I Basically Can't Hire People Who Don't Know Git

In 2014, Sebastian Gutierrez published a collection of interviews entitled Data Scientists at Work. My friend and former boss Eric Jonas posted his interview on his website. It’s full of gems.

On engineering skills required for data science work, Eric says,

On the industry side, I think that the ability to do software engineering is something that is very important, but isn’t really taught. You don’t actually learn it as a computer science undergraduate, and you certainly don’t learn it as a graduate student. So for me it’s very important that someone has learned it somehow—either by themselves or from someone else. I basically can’t hire people who don’t know Git.

On someone trained in pure mathematics learning to analysis of real-world data, Eric says:

…data analysis is so much messier than actual math. I have friends who work on these topology-based approaches, and I’m like, “You realize these manifolds totally evaporate when you actually throw noise into the system. How do you think this is really going to play out here?” So I would much rather someone be computationally skilled. I’m willing to trade off what their Putnam score was for how many open source GitHub projects they’ve committed to in the past.

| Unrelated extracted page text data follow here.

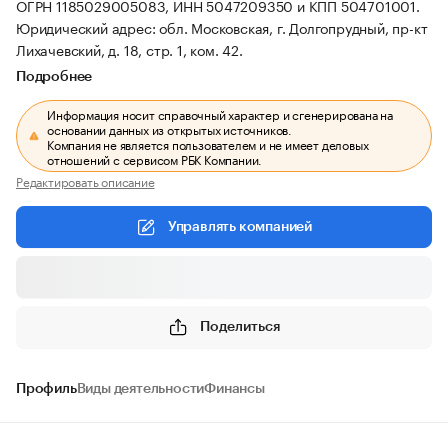
ОГРН 1185029005083, ИНН 5047209350 и КПП 504701001.
Юридический адрес: обл. Московская, г. Долгопрудный, пр-кт
Лихачевский, д. 18, стр. 1, ком. 42.
Подробнее
Информация носит справочный характер и сгенерирована на
основании данных из открытых источников.
Компания не является пользователем и не имеет деловых
отношений с сервисом РБК Компании.
Редактировать описание
Управлять компанией
Поделиться
Профиль
Виды деятельности
Финансы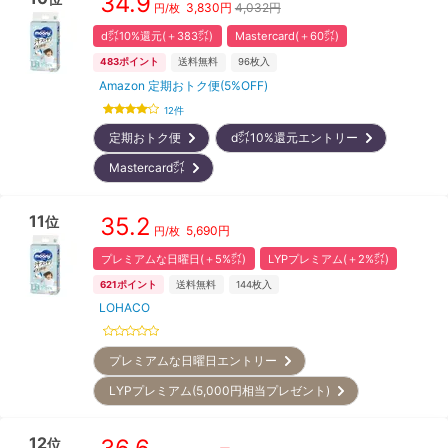
34.9
3,830
円
4,032円
円/枚
d㌽10%還元(＋383㌽)
Mastercard(＋60㌽)
483
ポイント
送料無料
96
枚入
Amazon 定期おトク便(5%OFF)
12
件
定期おトク便
d㌽10%還元エントリー
Mastercard㌽
11
35.2
位
5,690
円
円/枚
プレミアムな日曜日(＋5%㌽)
LYPプレミアム(＋2%㌽)
621
ポイント
送料無料
144
枚入
LOHACO
プレミアムな日曜日エントリー
LYPプレミアム(5,000円相当プレゼント)
12
位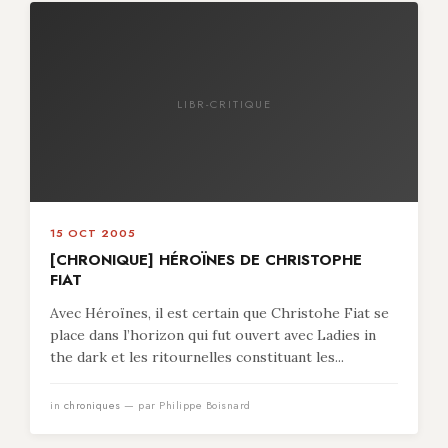
LIBR-CRITIQUE
15 OCT 2005
[CHRONIQUE] HÉROÏNES DE CHRISTOPHE
FIAT
Avec Héroïnes, il est certain que Christohe Fiat se
place dans l’horizon qui fut ouvert avec Ladies in
the dark et les ritournelles constituant les...
in
chroniques
— par Philippe Boisnard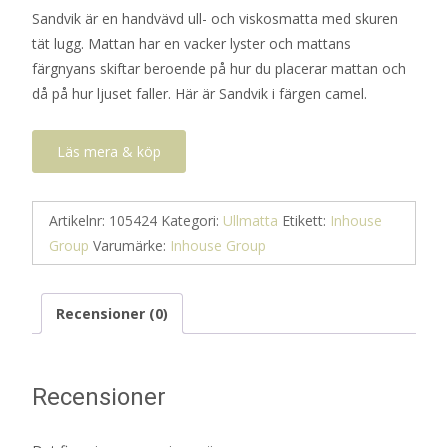
Sandvik är en handvävd ull- och viskosmatta med skuren
tät lugg. Mattan har en vacker lyster och mattans
färgnyans skiftar beroende på hur du placerar mattan och
då på hur ljuset faller. Här är Sandvik i färgen camel.
Läs mera & köp
Artikelnr:
105424
Kategori:
Ullmatta
Etikett:
Inhouse
Group
Varumärke:
Inhouse Group
Recensioner (0)
Recensioner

I tried to argue this same point in an earlier post.

On applying academic research, Eric observes:

For example, when I evaluate machine learning papers, what I am looking to find out is whether the technique worked or not. This is something that the world needs to know—most papers don’t actually tell you whether the thing worked. It’s really infuriating because most papers will show five dataset examples and then show that they’re slightly better on two different metrics when comparing against something from 20 years ago. In academia, it’s fine. In industry, it’s infuriating, because you need to know what actually works and what doesn’t.

I have suggested before that we need a good website for sharing implementations of academic algorithms and providing a forum for discussion of whether or not the algorithm actually works.

I highly recommend reading Eric’s full interview.